>>>>

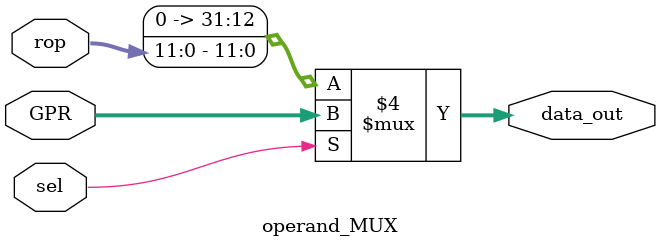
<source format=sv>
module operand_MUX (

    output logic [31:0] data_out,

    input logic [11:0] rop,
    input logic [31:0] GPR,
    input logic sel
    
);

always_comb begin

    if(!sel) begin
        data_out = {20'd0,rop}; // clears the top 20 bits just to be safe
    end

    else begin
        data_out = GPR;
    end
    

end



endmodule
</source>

<<<<
>>>>

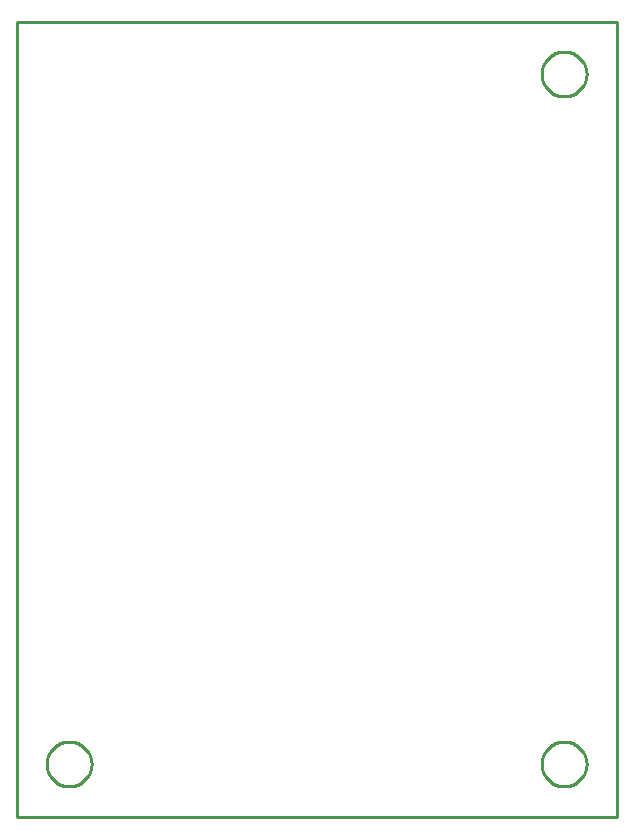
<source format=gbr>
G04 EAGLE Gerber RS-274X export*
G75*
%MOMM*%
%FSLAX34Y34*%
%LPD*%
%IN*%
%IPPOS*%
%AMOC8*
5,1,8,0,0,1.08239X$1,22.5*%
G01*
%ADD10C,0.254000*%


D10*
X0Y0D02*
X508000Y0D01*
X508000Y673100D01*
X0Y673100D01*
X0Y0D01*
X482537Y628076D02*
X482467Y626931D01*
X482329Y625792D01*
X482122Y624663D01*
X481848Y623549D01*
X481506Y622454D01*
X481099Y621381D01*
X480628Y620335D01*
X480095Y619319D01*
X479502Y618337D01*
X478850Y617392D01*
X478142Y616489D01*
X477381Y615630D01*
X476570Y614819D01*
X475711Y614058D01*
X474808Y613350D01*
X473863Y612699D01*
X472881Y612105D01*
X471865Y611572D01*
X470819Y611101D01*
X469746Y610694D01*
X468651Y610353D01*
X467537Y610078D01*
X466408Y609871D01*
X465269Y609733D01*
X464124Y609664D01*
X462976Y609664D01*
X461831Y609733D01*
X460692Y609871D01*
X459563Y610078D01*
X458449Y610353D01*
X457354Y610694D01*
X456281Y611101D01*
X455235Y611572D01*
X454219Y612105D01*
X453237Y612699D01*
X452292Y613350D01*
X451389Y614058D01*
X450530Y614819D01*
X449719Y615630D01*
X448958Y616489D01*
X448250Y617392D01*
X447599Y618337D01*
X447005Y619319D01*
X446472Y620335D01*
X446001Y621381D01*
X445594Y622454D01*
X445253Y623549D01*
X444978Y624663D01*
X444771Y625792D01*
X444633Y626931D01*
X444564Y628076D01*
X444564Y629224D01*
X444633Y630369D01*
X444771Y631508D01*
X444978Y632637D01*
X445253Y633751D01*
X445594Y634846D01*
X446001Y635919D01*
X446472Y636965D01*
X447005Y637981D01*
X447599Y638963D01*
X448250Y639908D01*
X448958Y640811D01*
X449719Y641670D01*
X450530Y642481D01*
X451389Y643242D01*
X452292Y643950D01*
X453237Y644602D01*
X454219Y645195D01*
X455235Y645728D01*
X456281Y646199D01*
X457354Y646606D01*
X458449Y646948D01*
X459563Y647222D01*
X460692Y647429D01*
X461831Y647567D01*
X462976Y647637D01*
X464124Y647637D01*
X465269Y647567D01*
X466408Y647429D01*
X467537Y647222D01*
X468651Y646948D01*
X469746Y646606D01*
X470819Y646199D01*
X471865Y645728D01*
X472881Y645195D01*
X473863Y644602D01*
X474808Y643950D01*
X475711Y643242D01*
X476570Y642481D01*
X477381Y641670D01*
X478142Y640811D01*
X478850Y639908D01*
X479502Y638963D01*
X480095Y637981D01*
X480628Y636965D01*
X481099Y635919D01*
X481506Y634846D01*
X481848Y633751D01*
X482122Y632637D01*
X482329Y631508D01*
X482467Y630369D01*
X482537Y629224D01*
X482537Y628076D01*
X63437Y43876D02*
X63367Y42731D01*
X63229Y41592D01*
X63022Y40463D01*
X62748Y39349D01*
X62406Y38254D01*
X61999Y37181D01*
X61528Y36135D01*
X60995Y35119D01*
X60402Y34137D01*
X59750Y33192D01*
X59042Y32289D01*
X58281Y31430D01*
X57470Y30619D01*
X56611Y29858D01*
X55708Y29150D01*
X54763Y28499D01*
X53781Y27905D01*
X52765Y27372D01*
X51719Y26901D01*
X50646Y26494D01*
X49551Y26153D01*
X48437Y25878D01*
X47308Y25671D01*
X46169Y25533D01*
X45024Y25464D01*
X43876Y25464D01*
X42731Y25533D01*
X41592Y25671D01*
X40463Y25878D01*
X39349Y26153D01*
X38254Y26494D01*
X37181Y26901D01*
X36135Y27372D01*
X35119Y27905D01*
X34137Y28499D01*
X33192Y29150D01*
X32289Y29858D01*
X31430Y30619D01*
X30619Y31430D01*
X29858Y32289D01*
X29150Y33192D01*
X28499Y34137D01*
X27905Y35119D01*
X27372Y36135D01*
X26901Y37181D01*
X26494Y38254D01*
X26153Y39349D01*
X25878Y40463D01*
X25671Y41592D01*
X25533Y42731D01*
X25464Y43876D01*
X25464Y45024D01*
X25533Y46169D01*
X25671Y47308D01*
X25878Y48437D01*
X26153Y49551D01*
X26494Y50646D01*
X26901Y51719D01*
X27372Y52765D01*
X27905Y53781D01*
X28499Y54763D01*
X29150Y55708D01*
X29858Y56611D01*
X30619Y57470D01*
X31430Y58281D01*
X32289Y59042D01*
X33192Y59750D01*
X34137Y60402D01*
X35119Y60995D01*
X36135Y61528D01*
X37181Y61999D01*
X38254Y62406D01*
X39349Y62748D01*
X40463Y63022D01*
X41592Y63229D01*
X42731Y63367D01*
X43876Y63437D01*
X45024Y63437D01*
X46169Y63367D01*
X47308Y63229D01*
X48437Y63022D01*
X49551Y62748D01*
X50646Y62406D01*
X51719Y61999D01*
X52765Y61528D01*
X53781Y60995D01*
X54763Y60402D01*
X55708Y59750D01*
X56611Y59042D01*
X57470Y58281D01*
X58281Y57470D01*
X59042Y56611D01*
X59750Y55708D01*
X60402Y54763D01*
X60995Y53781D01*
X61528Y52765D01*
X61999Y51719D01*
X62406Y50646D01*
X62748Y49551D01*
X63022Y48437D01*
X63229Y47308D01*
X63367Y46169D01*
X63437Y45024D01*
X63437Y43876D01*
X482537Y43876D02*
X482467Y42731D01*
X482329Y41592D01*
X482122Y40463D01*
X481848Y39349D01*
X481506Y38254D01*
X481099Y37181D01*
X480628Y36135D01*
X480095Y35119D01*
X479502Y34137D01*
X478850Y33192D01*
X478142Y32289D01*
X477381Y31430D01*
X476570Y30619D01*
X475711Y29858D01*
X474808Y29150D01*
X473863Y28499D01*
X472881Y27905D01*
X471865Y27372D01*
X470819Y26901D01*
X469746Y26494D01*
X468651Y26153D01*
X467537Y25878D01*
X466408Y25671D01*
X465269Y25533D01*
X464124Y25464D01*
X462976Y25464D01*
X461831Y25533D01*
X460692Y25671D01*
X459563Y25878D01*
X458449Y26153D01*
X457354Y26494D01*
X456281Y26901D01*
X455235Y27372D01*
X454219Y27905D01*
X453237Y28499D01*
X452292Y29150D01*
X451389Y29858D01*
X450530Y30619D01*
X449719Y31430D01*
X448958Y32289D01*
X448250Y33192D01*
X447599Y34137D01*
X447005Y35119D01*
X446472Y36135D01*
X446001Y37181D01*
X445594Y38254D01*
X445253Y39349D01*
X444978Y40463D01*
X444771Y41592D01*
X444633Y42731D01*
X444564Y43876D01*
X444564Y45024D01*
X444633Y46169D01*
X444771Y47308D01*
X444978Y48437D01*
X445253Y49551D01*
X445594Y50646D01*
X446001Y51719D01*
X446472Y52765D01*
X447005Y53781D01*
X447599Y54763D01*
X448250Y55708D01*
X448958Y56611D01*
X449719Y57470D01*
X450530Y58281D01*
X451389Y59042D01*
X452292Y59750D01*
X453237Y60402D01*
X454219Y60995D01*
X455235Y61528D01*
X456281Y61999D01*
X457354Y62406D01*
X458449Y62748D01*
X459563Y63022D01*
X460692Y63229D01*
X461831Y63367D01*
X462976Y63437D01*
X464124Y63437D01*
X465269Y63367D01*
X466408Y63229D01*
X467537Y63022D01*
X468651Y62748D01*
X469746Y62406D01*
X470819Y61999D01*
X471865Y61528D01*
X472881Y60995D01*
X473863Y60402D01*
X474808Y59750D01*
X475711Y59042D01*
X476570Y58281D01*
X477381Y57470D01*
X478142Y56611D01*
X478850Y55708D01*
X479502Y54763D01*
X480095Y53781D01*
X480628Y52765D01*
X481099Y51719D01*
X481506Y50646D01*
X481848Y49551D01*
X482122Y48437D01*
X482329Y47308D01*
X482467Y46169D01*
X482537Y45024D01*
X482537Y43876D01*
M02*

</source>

<<<<
>>>>

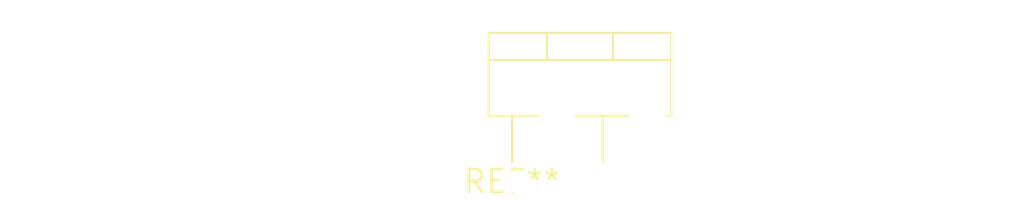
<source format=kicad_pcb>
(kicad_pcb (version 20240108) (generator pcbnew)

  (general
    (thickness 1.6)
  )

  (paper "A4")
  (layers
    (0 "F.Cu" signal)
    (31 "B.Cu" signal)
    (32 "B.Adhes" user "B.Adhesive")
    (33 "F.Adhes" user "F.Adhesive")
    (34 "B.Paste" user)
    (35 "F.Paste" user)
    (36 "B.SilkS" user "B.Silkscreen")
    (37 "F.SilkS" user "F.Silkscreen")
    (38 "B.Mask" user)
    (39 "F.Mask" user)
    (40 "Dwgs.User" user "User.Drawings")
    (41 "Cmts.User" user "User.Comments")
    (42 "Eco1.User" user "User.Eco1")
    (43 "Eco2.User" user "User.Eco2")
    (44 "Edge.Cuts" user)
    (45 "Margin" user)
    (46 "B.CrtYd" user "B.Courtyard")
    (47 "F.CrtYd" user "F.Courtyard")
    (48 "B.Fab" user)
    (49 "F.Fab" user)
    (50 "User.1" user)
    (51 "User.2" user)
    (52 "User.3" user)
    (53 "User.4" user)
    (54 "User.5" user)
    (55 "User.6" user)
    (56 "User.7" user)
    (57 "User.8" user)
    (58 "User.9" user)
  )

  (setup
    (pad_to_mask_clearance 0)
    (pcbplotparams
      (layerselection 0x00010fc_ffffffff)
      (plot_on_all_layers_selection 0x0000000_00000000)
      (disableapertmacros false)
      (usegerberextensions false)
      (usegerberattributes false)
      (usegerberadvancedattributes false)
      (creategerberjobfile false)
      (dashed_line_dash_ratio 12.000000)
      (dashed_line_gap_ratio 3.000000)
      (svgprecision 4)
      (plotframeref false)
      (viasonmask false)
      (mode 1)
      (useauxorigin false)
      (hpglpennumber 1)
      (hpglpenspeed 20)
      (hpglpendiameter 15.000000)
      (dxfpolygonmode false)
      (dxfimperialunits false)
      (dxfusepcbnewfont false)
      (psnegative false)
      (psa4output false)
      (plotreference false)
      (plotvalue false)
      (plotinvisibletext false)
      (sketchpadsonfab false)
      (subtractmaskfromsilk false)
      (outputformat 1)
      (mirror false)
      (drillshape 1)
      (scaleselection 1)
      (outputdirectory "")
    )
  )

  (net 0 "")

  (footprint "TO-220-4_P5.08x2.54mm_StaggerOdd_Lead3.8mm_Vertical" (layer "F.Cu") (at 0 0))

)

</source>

<<<<

Extract exactly and only the lines above from the line containing "X481506Y634846D01*" through the line containing "X29150Y55708D01*", both end lines included.

*RESPONSE BOX*:
X481506Y634846D01*
X481848Y633751D01*
X482122Y632637D01*
X482329Y631508D01*
X482467Y630369D01*
X482537Y629224D01*
X482537Y628076D01*
X63437Y43876D02*
X63367Y42731D01*
X63229Y41592D01*
X63022Y40463D01*
X62748Y39349D01*
X62406Y38254D01*
X61999Y37181D01*
X61528Y36135D01*
X60995Y35119D01*
X60402Y34137D01*
X59750Y33192D01*
X59042Y32289D01*
X58281Y31430D01*
X57470Y30619D01*
X56611Y29858D01*
X55708Y29150D01*
X54763Y28499D01*
X53781Y27905D01*
X52765Y27372D01*
X51719Y26901D01*
X50646Y26494D01*
X49551Y26153D01*
X48437Y25878D01*
X47308Y25671D01*
X46169Y25533D01*
X45024Y25464D01*
X43876Y25464D01*
X42731Y25533D01*
X41592Y25671D01*
X40463Y25878D01*
X39349Y26153D01*
X38254Y26494D01*
X37181Y26901D01*
X36135Y27372D01*
X35119Y27905D01*
X34137Y28499D01*
X33192Y29150D01*
X32289Y29858D01*
X31430Y30619D01*
X30619Y31430D01*
X29858Y32289D01*
X29150Y33192D01*
X28499Y34137D01*
X27905Y35119D01*
X27372Y36135D01*
X26901Y37181D01*
X26494Y38254D01*
X26153Y39349D01*
X25878Y40463D01*
X25671Y41592D01*
X25533Y42731D01*
X25464Y43876D01*
X25464Y45024D01*
X25533Y46169D01*
X25671Y47308D01*
X25878Y48437D01*
X26153Y49551D01*
X26494Y50646D01*
X26901Y51719D01*
X27372Y52765D01*
X27905Y53781D01*
X28499Y54763D01*
X29150Y55708D01*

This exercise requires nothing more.